Clubhouse machinations have a symbiotic relationship with soul-crushing losing streaks; if you don't believe me I only wish you could see the internal numbers on SB Nation St. Louis. Cardinals traffic there fell steadily down from post-Brandon-Phillips highs until, bestill Google News's beating heart, Colby Rasmus and Tony La Russa each asked Albert Pujols to serve as second in an upcoming duel and it spiked again. I'm not claiming anybody's pulling the strings to make sure something interesting happens when the team refuses to be interesting; I'm arguing that's when it becomes interesting.

The Cardinals fall below a minimum interest threshold and it becomes extremely apparent, and suddenly more interesting than baseball, that Colby Rasmus and Tony La Russa don't like each other very much. 

So the Cardinals win two of three from the Reds, take an improbable game from the BrewersYadier Molina has now driven in 15 runs with his five home runs—and suddenly Colby Rasmus and Tony La Russa deny having ever established a blood-tontine for the DeWitt millions. (Colby, I love you, but never trust a Sicilian when death is on the line. Especially you, and especially him.) I'd prefer the team continues to be interesting this way; fewer Google Trends spikes—for maximum exposure Colby Rasmus should consider dating the Bachelorette, from what I can gather—and more consistently entertaining, discussable games. 

One thing worth discussing: This second-half offense would look shockingly bad if Yadier Molina had continued to scuffle as he had in the first. With Rasmus struggling the offense has been incredibly top-heavy—Pujols and Holliday both have OPSes over .900; only Jon Jay has an OPS over .800, and just barely; and Molina and Skip Schumaker, who both brought up the rear in the first half, are alone with an OPS over .700.

Each of them isn't doing anything more than repeating his 2009 numbers, which should bring me pause when it comes time to give my middle-of-the-road predictions to the Maple Street Annual people in 2011. 

Oh, while I'm on the page, name the two Cardinals tied for third on the team in home runs since the All-Star Break.

Tomorrow's palatability will be entirely dependent on Kyle Lohse's right forearm. Since coming back he's gotten vaporized on balls in play—.388—but his numbers haven't been so great independent of them, either, so I have no idea what to think. He's looked bad, but it's impossible to look good when you're giving up hits at a .400 average. It's impossible to not look bad, over three starts.

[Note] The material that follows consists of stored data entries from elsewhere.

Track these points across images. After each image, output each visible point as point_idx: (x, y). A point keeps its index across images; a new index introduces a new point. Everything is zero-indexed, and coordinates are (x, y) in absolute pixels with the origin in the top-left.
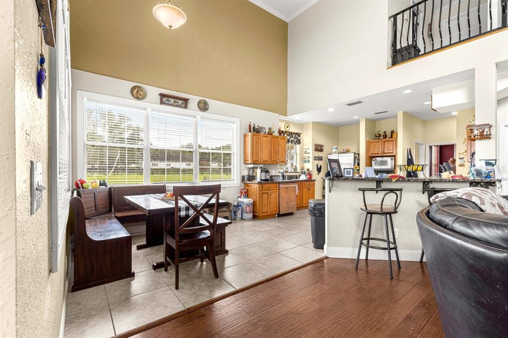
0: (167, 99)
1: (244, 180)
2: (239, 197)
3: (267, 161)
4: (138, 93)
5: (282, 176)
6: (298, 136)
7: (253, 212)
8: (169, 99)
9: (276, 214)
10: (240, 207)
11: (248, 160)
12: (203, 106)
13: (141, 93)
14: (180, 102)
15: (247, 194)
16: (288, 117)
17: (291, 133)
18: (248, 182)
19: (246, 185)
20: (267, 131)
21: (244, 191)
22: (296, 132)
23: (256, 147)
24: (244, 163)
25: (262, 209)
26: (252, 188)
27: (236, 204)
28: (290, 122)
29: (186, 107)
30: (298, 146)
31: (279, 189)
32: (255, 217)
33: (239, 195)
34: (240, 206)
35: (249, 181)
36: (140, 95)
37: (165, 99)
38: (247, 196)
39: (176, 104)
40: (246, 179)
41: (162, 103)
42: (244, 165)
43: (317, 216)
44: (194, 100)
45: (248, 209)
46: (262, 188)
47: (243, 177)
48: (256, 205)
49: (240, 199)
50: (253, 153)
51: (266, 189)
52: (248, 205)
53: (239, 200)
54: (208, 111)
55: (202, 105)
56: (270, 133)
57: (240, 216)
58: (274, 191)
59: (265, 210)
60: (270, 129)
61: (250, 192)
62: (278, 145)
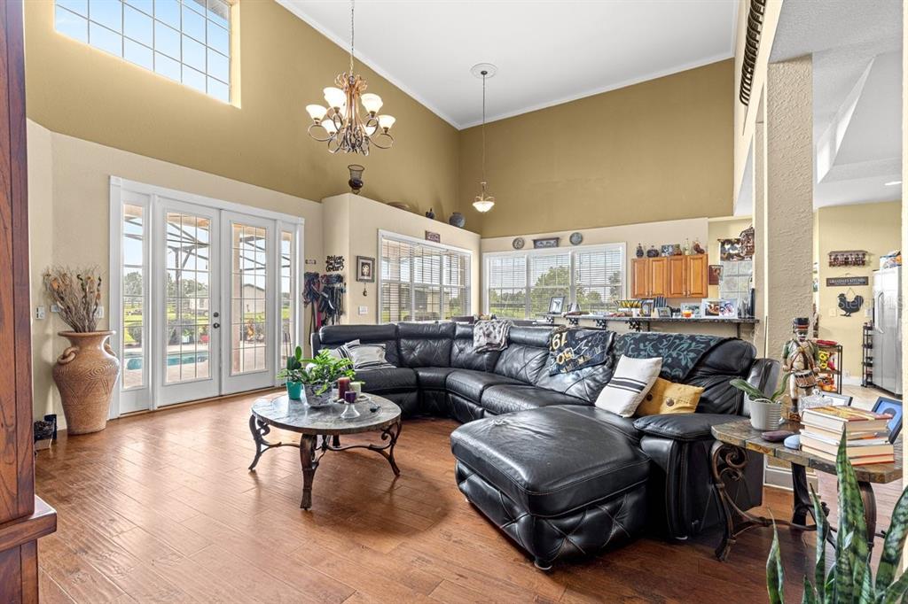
0: (539, 242)
3: (663, 294)
4: (518, 245)
8: (542, 242)
12: (577, 240)
13: (521, 243)
14: (552, 242)
16: (734, 216)
23: (639, 277)
29: (557, 246)
36: (520, 245)
39: (549, 245)
41: (535, 247)
44: (566, 235)
50: (634, 285)
54: (584, 242)
55: (574, 239)
56: (677, 252)
60: (678, 246)
62: (686, 270)
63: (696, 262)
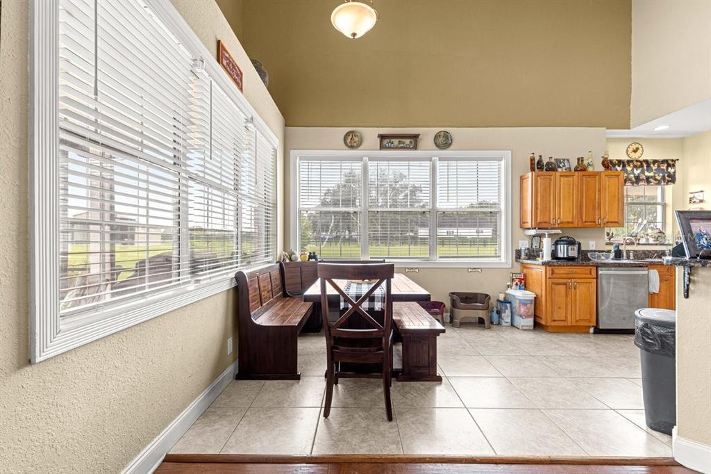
0: (388, 140)
1: (520, 258)
2: (508, 286)
3: (572, 223)
4: (352, 141)
5: (616, 252)
6: (669, 165)
7: (535, 316)
8: (392, 140)
9: (589, 327)
10: (508, 305)
11: (527, 222)
12: (444, 142)
13: (356, 139)
14: (407, 141)
15: (524, 283)
16: (631, 130)
17: (647, 162)
18: (525, 261)
19: (524, 266)
20: (574, 164)
21: (518, 276)
22: (660, 158)
23: (543, 197)
24: (521, 227)
25: (552, 314)
26: (533, 272)
27: (502, 297)
28: (645, 139)
29: (415, 148)
30: (669, 188)
31: (597, 278)
32: (538, 326)
33: (509, 284)
34: (510, 303)
35: (529, 259)
36: (355, 142)
37: (386, 142)
38: (525, 286)
39: (402, 145)
40: (523, 256)
41: (382, 147)
42: (521, 230)
43: (654, 352)
44: (428, 134)
45: (522, 310)
46: (553, 273)
47: (518, 253)
48: (541, 304)
49: (509, 291)
50: (536, 208)
51: (565, 276)
52: (523, 303)
53: (507, 292)
54: (453, 146)
55: (441, 140)
56: (581, 168)
57: (509, 320)
58: (583, 280)
59: (559, 315)
60: (580, 160)
61: (530, 280)
62: (600, 191)
63: (612, 180)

So in the short term the Cardinals can only hope to continue the era of good feeling if Lohse behaves;  but the long-term, such as one is left, is also dependent on his balky arm. Without Kyle Lohse there's his opposite number, Jeff Suppan, who's somehow skirted replacement level despite hitting the exact 1.0 K:BB ratio, 3.6 per nine innings, where he's not striking out anybody and is also kind of walking a lot of batters. 

Watching Kyle Lohse is frustrating because it's a look into the future—the Cardinals have two more years with him, and every bad start he makes today makes it seem more fantastic to believe he'll ever be useful again. That's bad, but Jeff Suppan, to my mind, is worse; watching Jeff Suppan is frustrating because there's no future. 

I understood the move at the time; the Cardinals were deep in competition, expected two starters back in the near term, and in the meantime had no minor leaguers available who were even clearly replacement level. In September the Cardinals don't have anybody to look forward to, unless we all spontaneously remember Brad Penny exists—it's like losing The Game [like I, and now you, just did], only depressing—and at least Blake Hawksworth might plausibly be Jeff Suppan next year. They're still in the race, but there's no time and nothing to triage with Suppan anymore—they're just... still in the race, with Jeff Suppan in the rotation.

My skin crawls. And that is why I'll be rooting very hard for Kyle Lohse tonight.